Here I must add a personal note. I can say that when I looked at the fraction absorbed (Fabs) vs. intestinal (jejunal) permeability plot in rat jejunum (33) or human jejunum (34), I could see that the curve, if done using systemic availability (Fsys), became very erratic for drugs with permeabilities above metoprolol. However, for drugs with permeabilities below metoprolol, Fabs and Fsys were essentially the same. In fact, that is why I turned to Fabs from Fsys vs. permeability in the mid-1980s (33). Thus, Les’s 2005 paper on BDDCS came as a profound revelation to me; I could not see what Les saw in our own publication (35). BDDCS is our first organizing principle for the DME part of ADME. While the pharmacokinetic field exploded beginning from about 1960, it has mainly focused on descriptive kinetics of an individual drug and the processing in specific tissues, e.g., liver, kidney, and brain. With this 2005 BDDCS paper, we have our first overarching pharmacokinetic and metabolism organizing principle. I believe this 2005 BDDCS paper is a seminal concept and development in the field of molecular ADME of drugs and will have a profound impact on drug discovery and development in the 21st century, and, eventually human health and quality of life.

Two papers that may not have received the attention they deserve are related to dosing half-life and dosing interval (36, 37).
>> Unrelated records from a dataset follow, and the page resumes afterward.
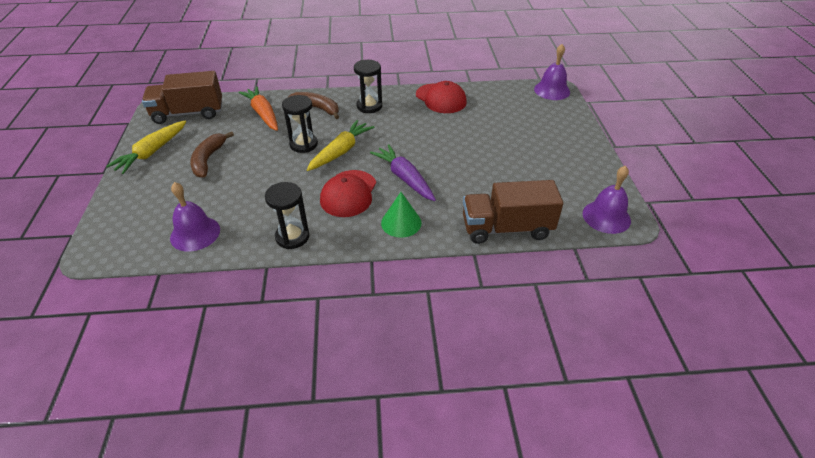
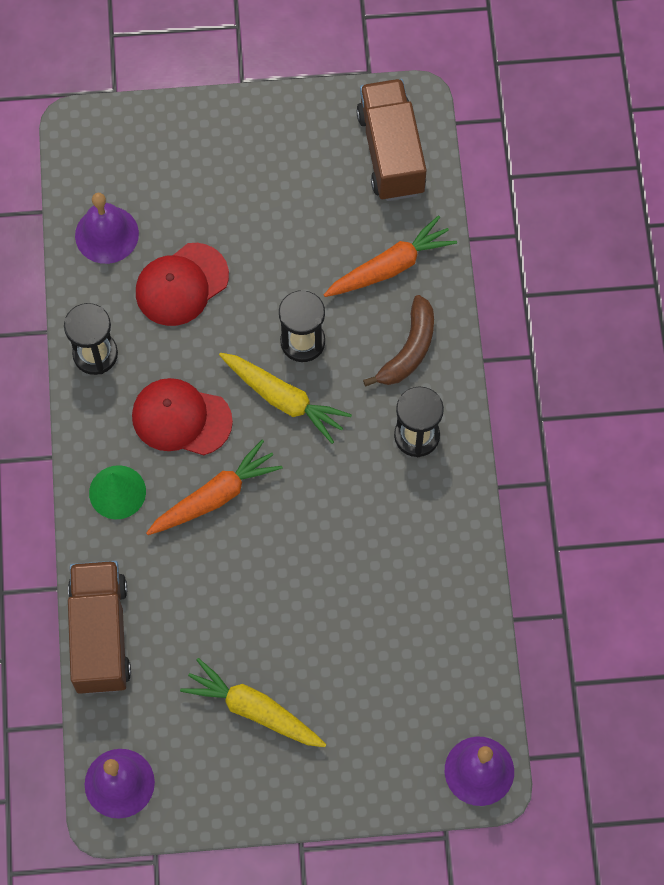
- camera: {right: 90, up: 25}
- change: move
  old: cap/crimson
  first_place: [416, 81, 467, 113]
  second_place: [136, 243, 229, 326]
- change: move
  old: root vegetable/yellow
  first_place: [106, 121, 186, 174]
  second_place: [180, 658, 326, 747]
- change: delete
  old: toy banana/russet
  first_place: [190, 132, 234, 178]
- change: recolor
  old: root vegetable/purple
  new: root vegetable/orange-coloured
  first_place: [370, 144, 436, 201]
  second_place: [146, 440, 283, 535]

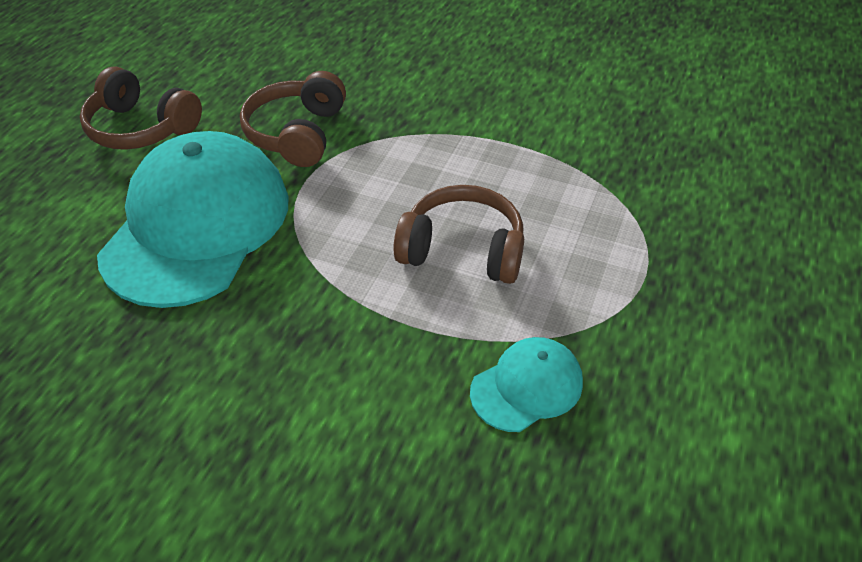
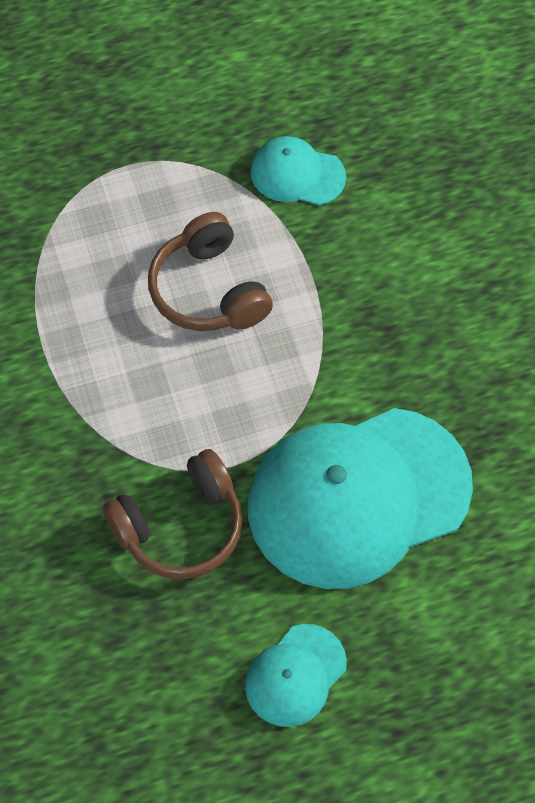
- camera: {right: -130, up: 15}
- change: replace
  old: headphones/russet
  new: cap/teal
  first_place: [80, 66, 202, 150]
  second_place: [245, 624, 347, 727]

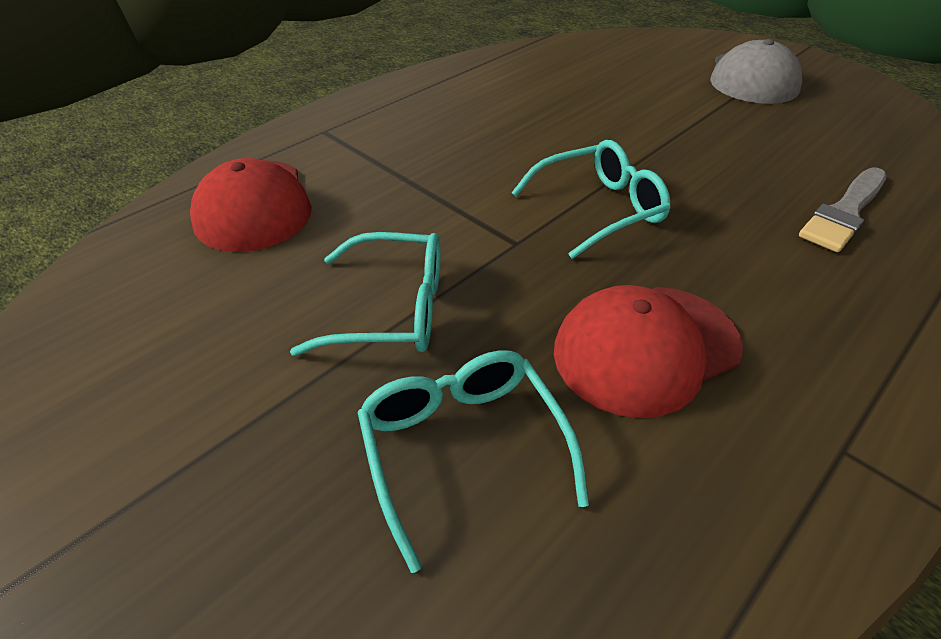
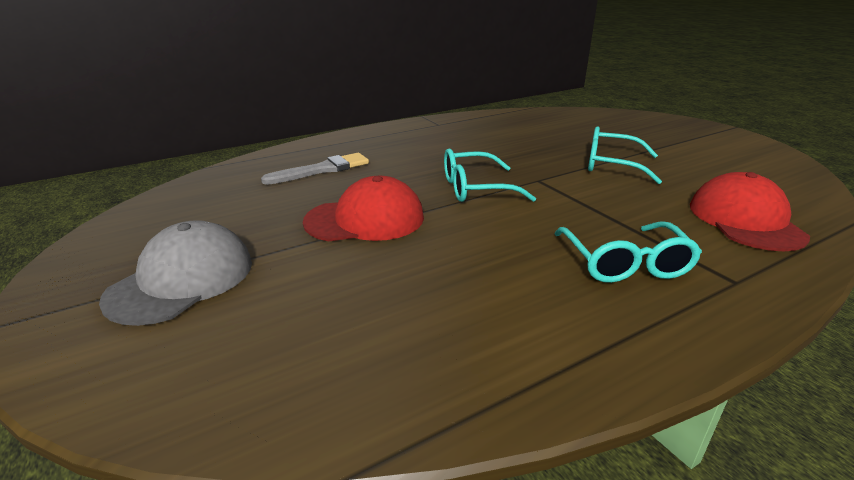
- camera: {right: -165, up: -15}
- change: move
  old: cap/crimson
  first_place: [554, 285, 743, 418]
  second_place: [303, 176, 424, 241]
- change: move
  old: spectacles/teal
  first_place: [358, 350, 589, 573]
  second_place: [554, 221, 702, 283]

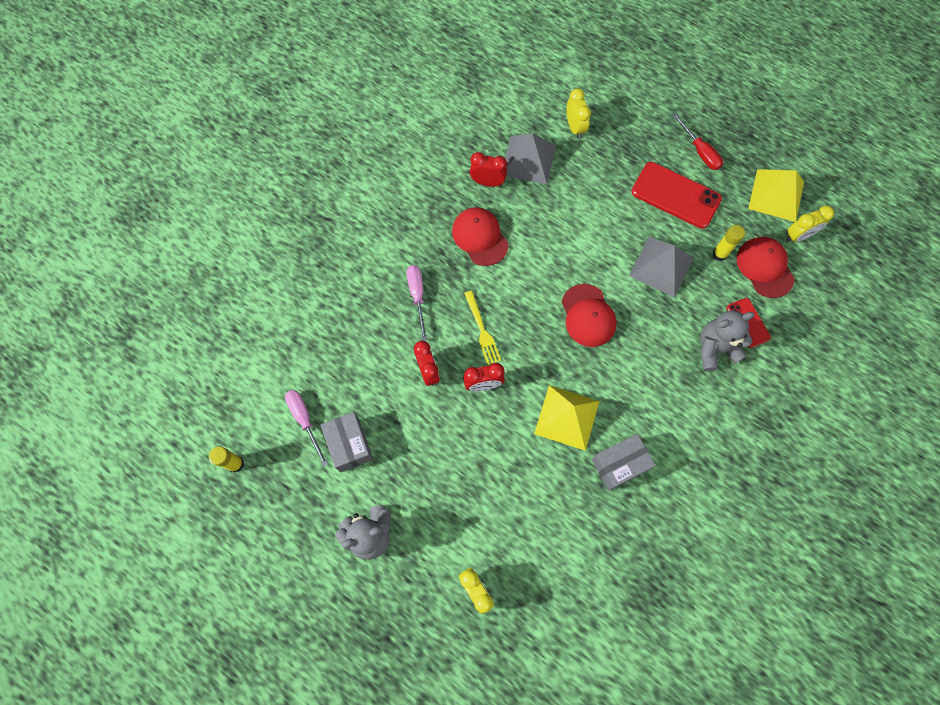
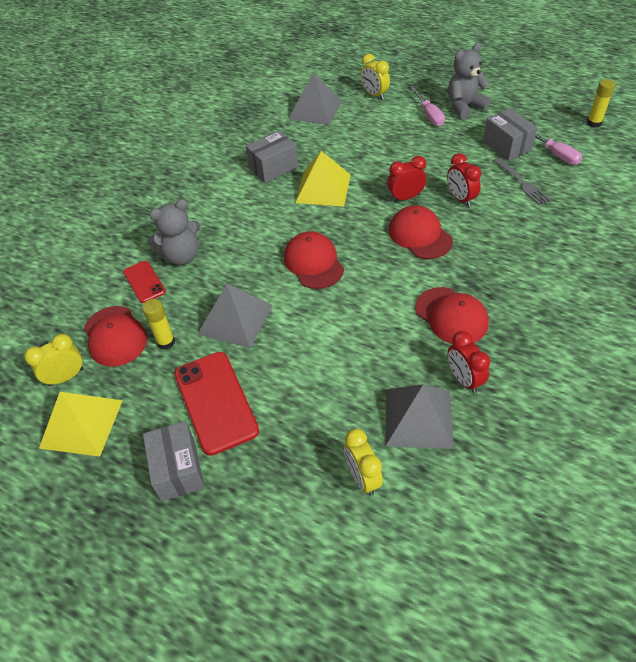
- camera: {right: 175, up: -20}
- change: replace
  old: hand screwdriver/crimson
  new: package/gray
  first_place: [672, 113, 723, 170]
  second_place: [143, 421, 205, 502]
- change: rotate
  old: alarm clock/crimson
  first_place: [470, 152, 507, 187]
  second_place: [448, 331, 490, 393]
  degrees: 60
- change: rotate
  old: smartphone/crimson
  first_place: [631, 162, 722, 229]
  second_place: [174, 352, 259, 456]
  degrees: 45
- change: move
  old: hand screwdriver/pink
  first_place: [407, 265, 427, 341]
  second_place: [410, 86, 445, 126]
- change: replace
  old: fork/yellow
  new: cap/crimson
  first_place: [464, 291, 501, 365]
  second_place: [389, 205, 453, 259]
- change: insert
  new: pyramid/gray
  second_place: [289, 73, 342, 125]
- change: insert
  new: fork/gray
  second_place: [493, 158, 551, 206]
All too often, dosage forms, especially immediate release oral dosage forms, are developed based on a simple view of pharmacokinetic half-life and of the oral absorption processes along the gastrointestinal tract. Les has defined a new “operational multiple dosing half-life” that is remarkably sensitive to absorption half-life. While the absorption process is greatly over-simplified when thought of as a first-order process, the concept of an operational half-life for multiple dosing may revolutionize the oral formulation development process for immediate release as well as for controlled or modified release products. This will result in more optimal oral pharmaceutical therapy. It has always been my view that (logically) immediate release dosage forms cannot be optimal for all therapy. These papers provide a path forward to the development of more optimal oral dosage forms and drug dosing and thus more optimal pharmacotherapy.

Finally, Les’s contributions to the next level of challenge, pharmacodynamics, adds some of the “system” (whole body) components onto the drug effects on the system processes. The metabolism-transporter interplay no doubt determines the complex distribution and elimination kinetics of a drug in the body and in the tissue (or cell). There can be no doubt that the subcellular distribution and kinetics of a drug molecule is ultimately determined by these same interactions. The receptor site(s) interactions within the cell and integrated throughout the “system” (whole body) is our next level of challenge.

Undoubtedly, Les is not done. Driven by science as few of us are, his contributions to the pharmaceutical and biomedical fields have been major leaps in our understanding of key concepts. These advances, I am confident, will stand the test of time!